Where you come from can often affect where you go. That sounds like a pretty stupid statement. But if you’re from Eldoret and you’re poor and you shine shoes for a living, it pretty much sums up the problems you’re bound to face with visa authorities the world over.
We cross borders and enter new countries with barely a second thought. But the Kenyans? They hold these passports that seem to shout, “We’re a flight risk. TURN US AWAY. NOW.” In January, Zakayo came this close to taking part in the Empire State Run-up. But the US embassy turned down his visa request. Despite the fact that he had a return air ticket, and an official invitation, AND a letter of support from a senator.

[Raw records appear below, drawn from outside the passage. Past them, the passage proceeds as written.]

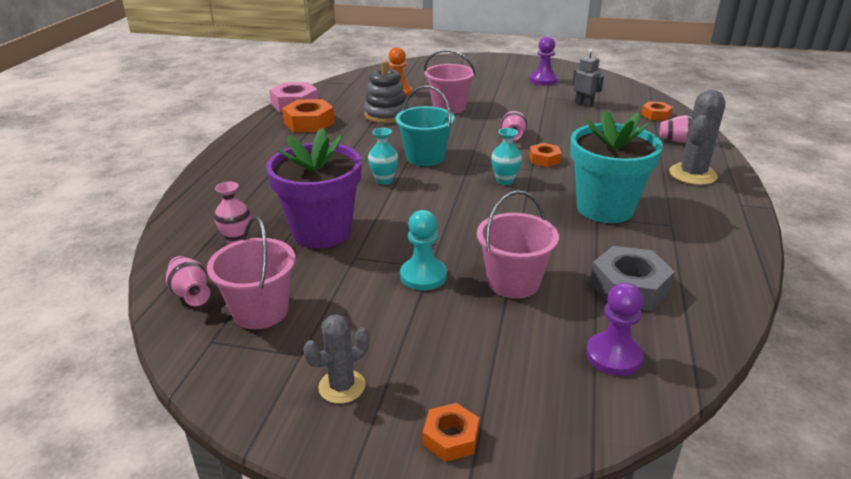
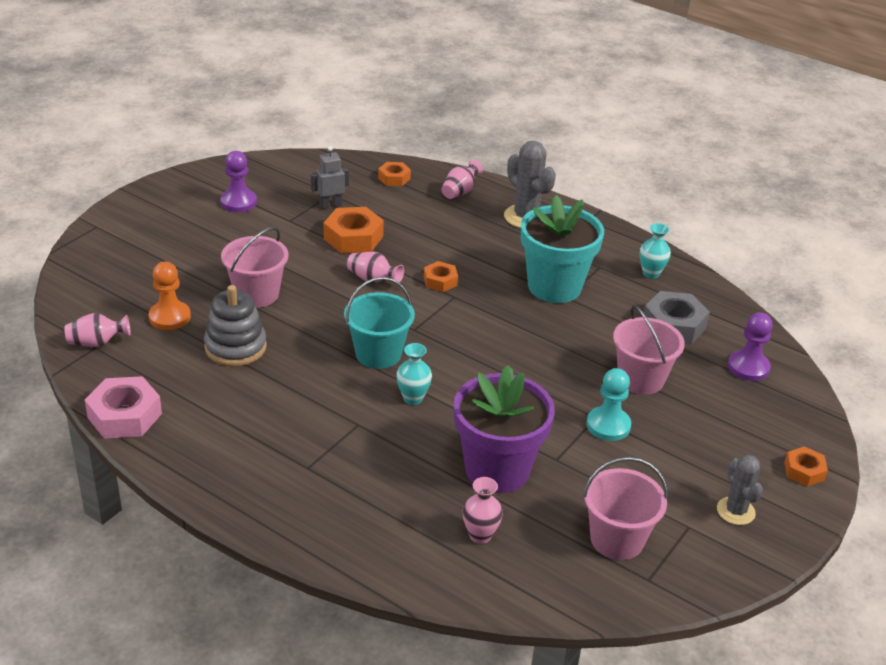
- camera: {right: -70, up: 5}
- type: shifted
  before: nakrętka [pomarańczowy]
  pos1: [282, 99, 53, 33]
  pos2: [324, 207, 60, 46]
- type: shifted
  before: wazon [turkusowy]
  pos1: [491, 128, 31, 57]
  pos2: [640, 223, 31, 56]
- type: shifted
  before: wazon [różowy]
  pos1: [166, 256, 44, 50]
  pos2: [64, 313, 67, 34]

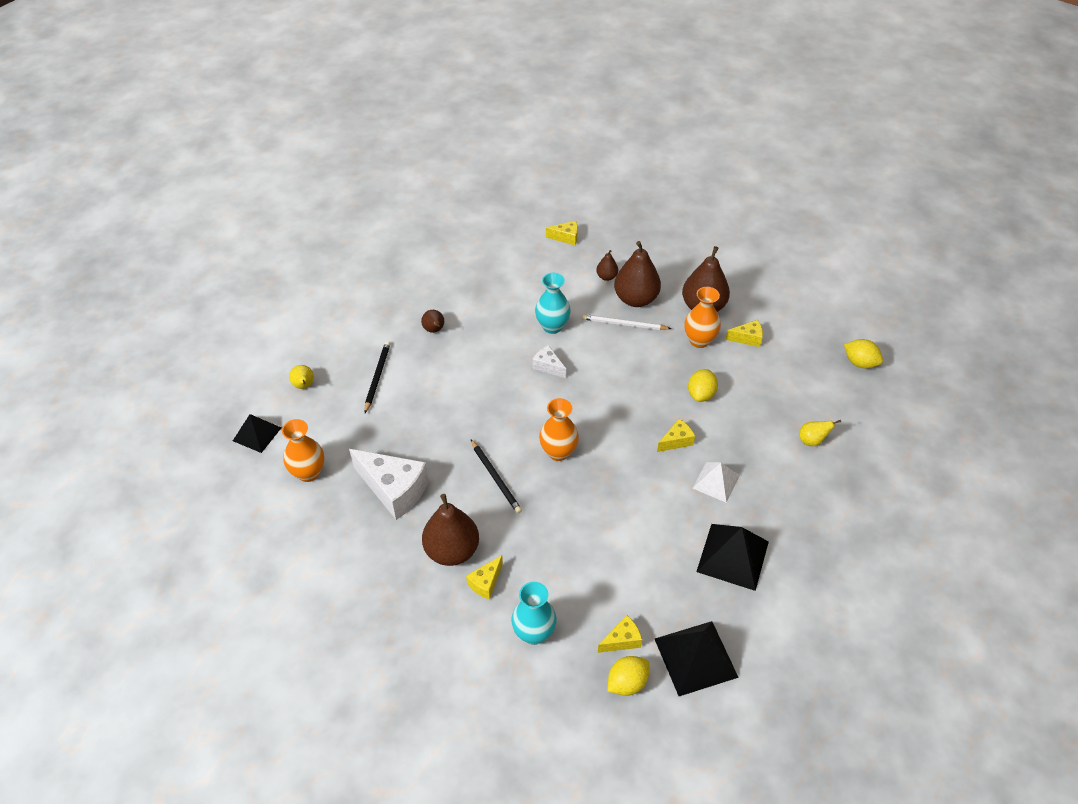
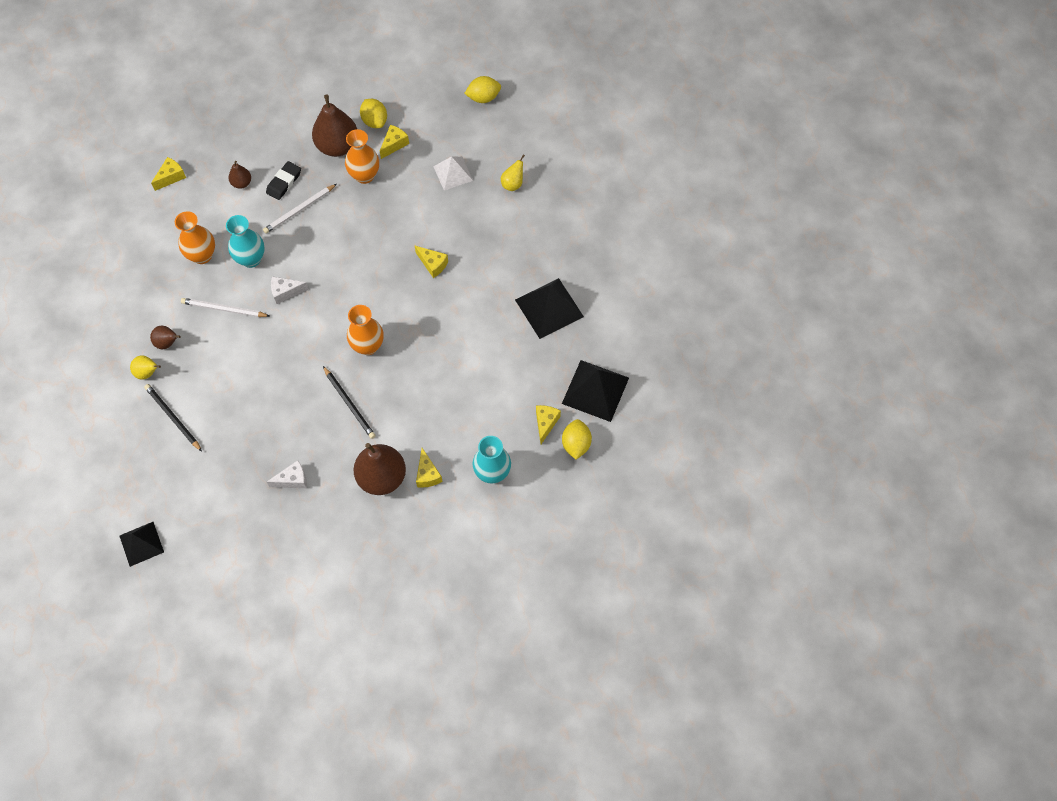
- camera: {right: -50, up: 15}
- type: swapped
  before: gruszka [brązowy]
  after: gumka do mazania [czarny]
  pos1: [614, 241, 47, 66]
  pos2: [266, 161, 35, 39]
- type: shifted
  before: gruszka [żółty]
  pos1: [289, 365, 25, 24]
  pos2: [130, 356, 31, 24]
- type: shifted
  before: cytryna [żółty]
  pos1: [688, 369, 30, 33]
  pos2: [360, 99, 27, 29]
- type: shifted
  before: wazon [pomarańczowy]
  pos1: [282, 419, 42, 63]
  pos2: [175, 211, 40, 53]
- type: rotated
  before: ser [żółty]
  pos1: [657, 419, 38, 33]
  pos2: [415, 246, 33, 32]
  turn: 120
- type: rotated
  before: ołówek [czarny]
  pos1: [471, 440, 51, 74]
  pos2: [323, 366, 53, 73]
  turn: 45
- type: scaled
  before: ser [biały]
  pos1: [349, 449, 80, 71]
  pos2: [267, 460, 40, 28]
  scale: 0.49
- type: shifted
  before: piramida [biały]
  pos1: [693, 462, 46, 41]
  pos2: [433, 156, 40, 35]
- type: new
  after: ołówek [biały]
  pos2: [181, 298, 89, 19]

Then yesterday, Zakayo and his teammates packed up their bikes and headed to Changi Airport for a flight to Bangkok, only to be informed that they couldn’t board. Blame it on Nick’s travel agent. Blame it on bad info on the internet. But contrary to what Nick was originally told, Kenyans, unlike dozens of other nationalities, cannot get Thai visas on arrival. No amount of cajoling or explaining could change that. Hard to even begin to describe the looks on the guys’ faces when they realized there was no way they would be allowed on the plane.
So Zakayo will not be riding on Sunday. The team won’t be racing at the Tour of Egat. They’ve come halfway across the world, but they won’t be racing. The airport staff shrugged, half-sympathetic, when we tried to plead our case. It’s their passports. It’s where they’re from. And nothing anyone can do can change that.